◆ **Passage provided**
-- -- --

Re: What databases have taught me

From: Dmitry A. Kazakov <mailbox_at_dmitry-kazakov.de>
Date: Fri, 30 Jun 2006 18:18:00 +0200
Message-ID: <1rjmgkr4cnsou$.kum6upcwqxzc$.dlg_at_40tude.net>


On 30 Jun 2006 08:39:09 -0700, Marshall wrote:

> Dmitry A. Kazakov wrote:

>> On 30 Jun 2006 00:32:11 -0700, Marshall wrote:
>>
>>> What do multimethods buy you? If programmer x
>>> entends the operations, and programmer y extends
>>> the data types, who is going to write the code that
>>> implements x's operator on y's data type? This problem
>>> is a fundamental one; it cannot be solved by language
>>> featues.
>>
>> It can. The language can statically require the developers to define all
>> operations [slots in the dispatching table.] For multimethods it is
>> statically enforceable. For full multiple dispatch it looks difficult.

-- -- --

Continue the newsgroup reply about multimethods and dispatching tables, picking up right after its final sentence.

(Stored dataset items)
-- -- --

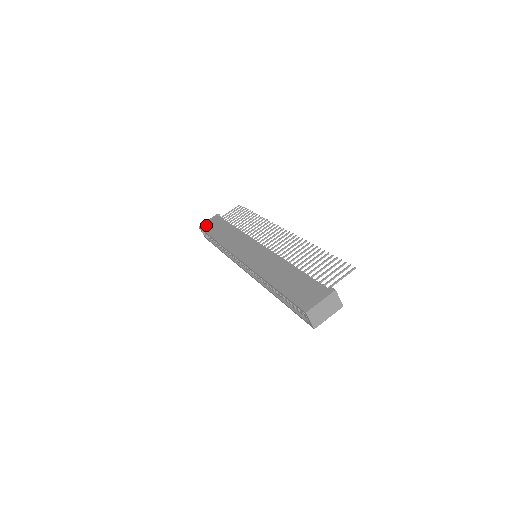
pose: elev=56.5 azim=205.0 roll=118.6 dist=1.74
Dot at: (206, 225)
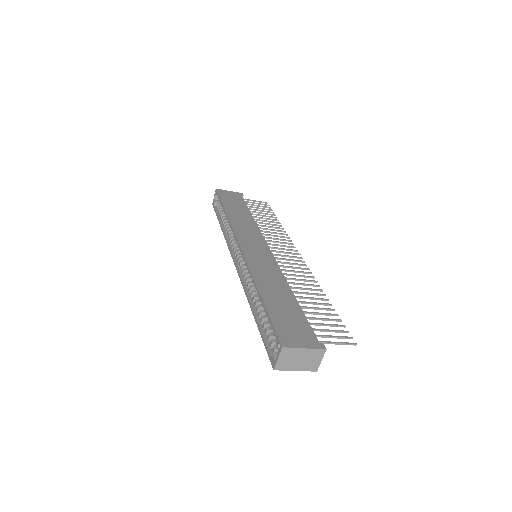
Dot at: (225, 193)
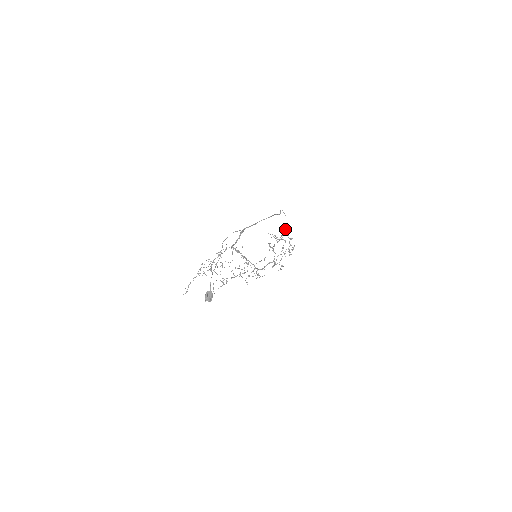
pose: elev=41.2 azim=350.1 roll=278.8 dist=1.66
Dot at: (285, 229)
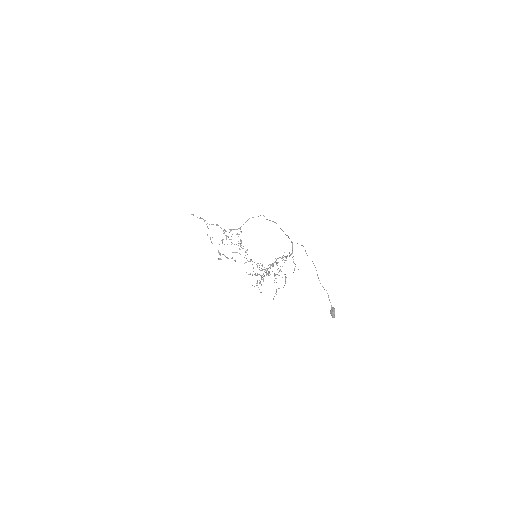
Dot at: (241, 226)
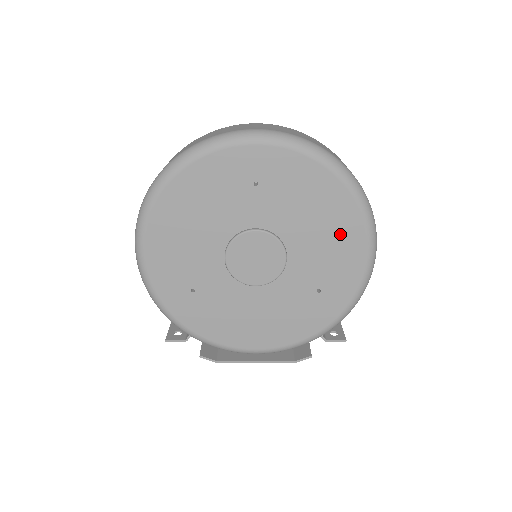
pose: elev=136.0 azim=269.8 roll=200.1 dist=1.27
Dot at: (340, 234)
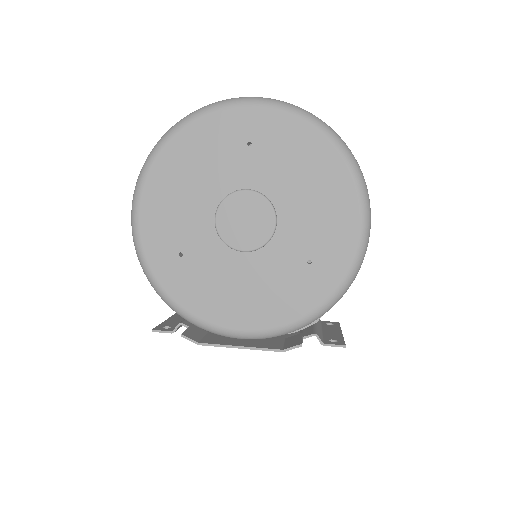
Dot at: (331, 199)
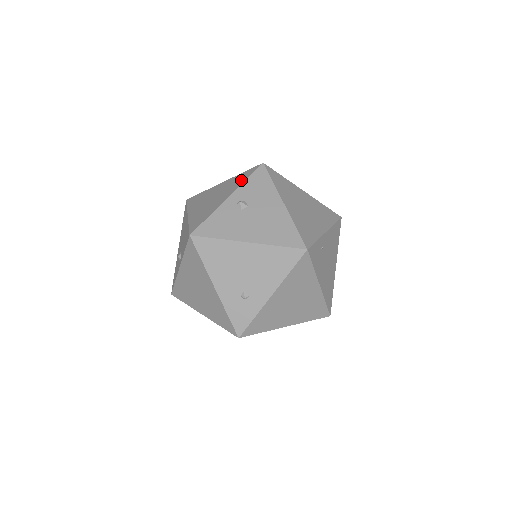
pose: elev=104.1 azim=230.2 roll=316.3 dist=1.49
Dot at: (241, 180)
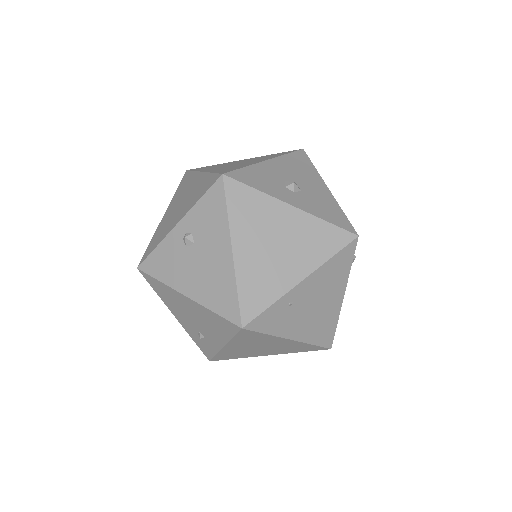
Dot at: (198, 195)
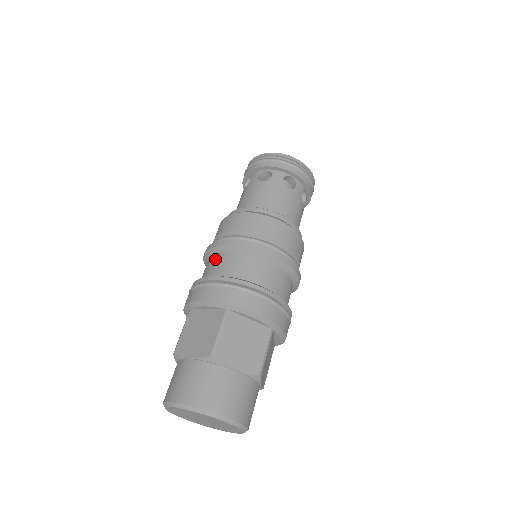
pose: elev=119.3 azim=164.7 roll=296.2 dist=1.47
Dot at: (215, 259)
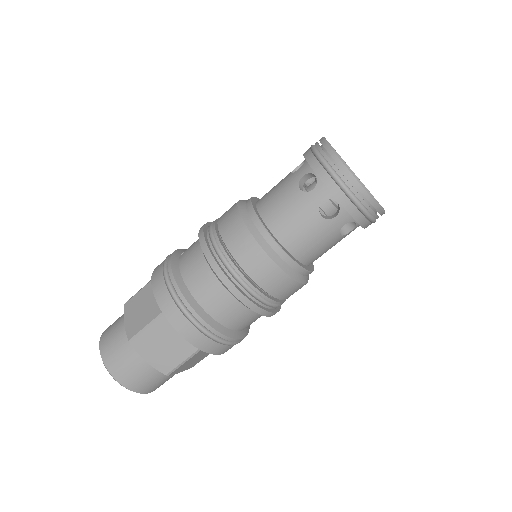
Dot at: (194, 249)
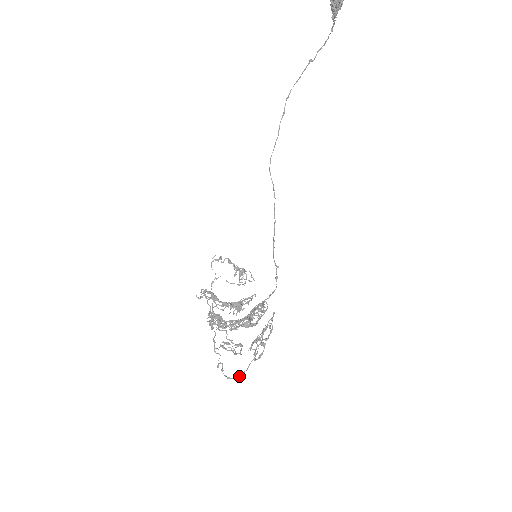
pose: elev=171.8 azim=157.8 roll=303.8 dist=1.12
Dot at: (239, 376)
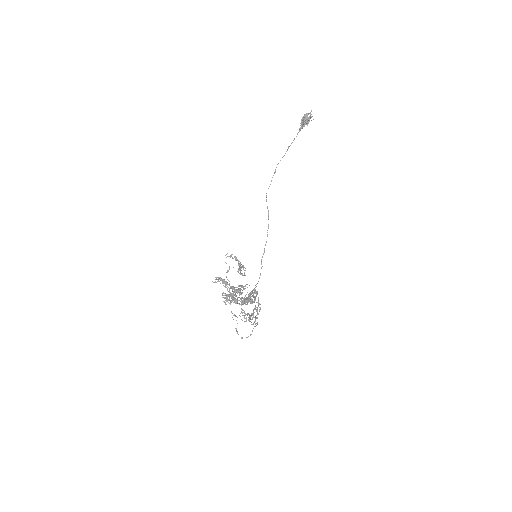
Dot at: occluded
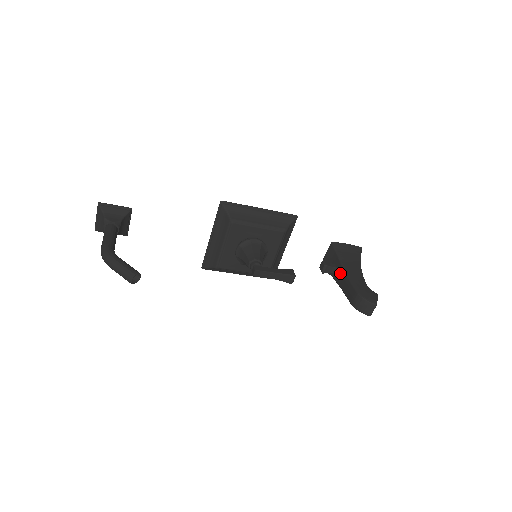
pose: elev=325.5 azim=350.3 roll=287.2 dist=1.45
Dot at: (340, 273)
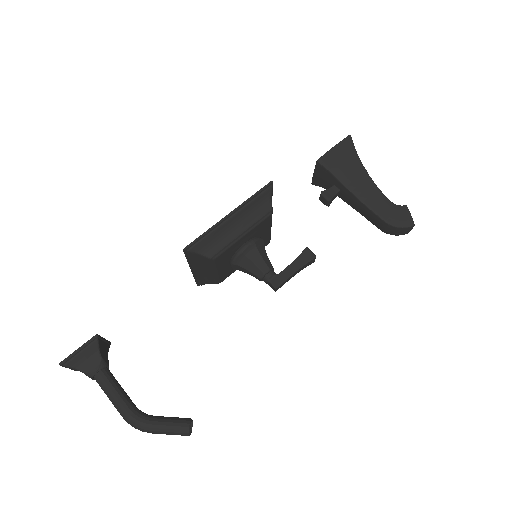
Dot at: (349, 197)
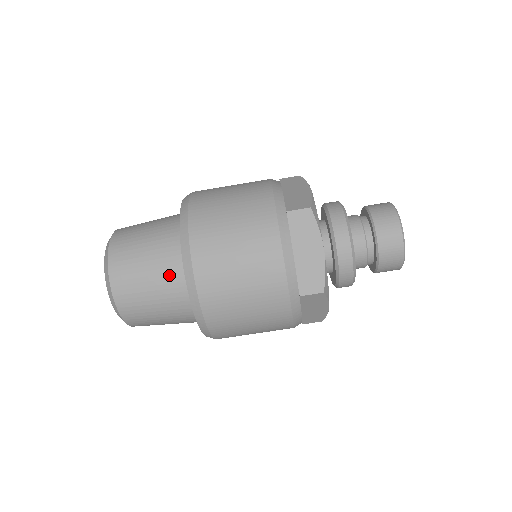
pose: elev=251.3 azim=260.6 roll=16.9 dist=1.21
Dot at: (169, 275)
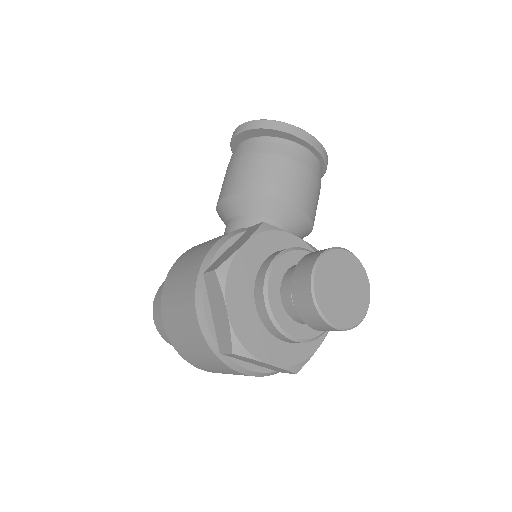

-- -- --

◆ **Reply**
> 
> Language features can statically *detect* the problem, but they
> can't fill in the matrix. At this point, only programmers can do
> that.

Yes. Semantics cannot be inferred, it can only be checked to some extent (depending on how much redundancy were built into declarations)

>> I agree with you. IMO, it is a fundamental requirement on a *consistent*
>> multiple dispatch.
>>
>> Side note: in a strongly typed language "extension" of an operation can be
>> accomplished only through an "extension" of the type (actually a class of).
>> This happens by adding a new type to the class, so that the operation
>> extension be defined on that new type.
>
> I believe you are descring OO here, yes?

Actually any typed system with user-defined relations on types, I don't think that it is any specific to OO. Nothing prevents RM from allowing polymorphic values in tuples. Also tuples themselves could be made polymorphic as well (to support mixed logics, for example, or to attach some constraints etc).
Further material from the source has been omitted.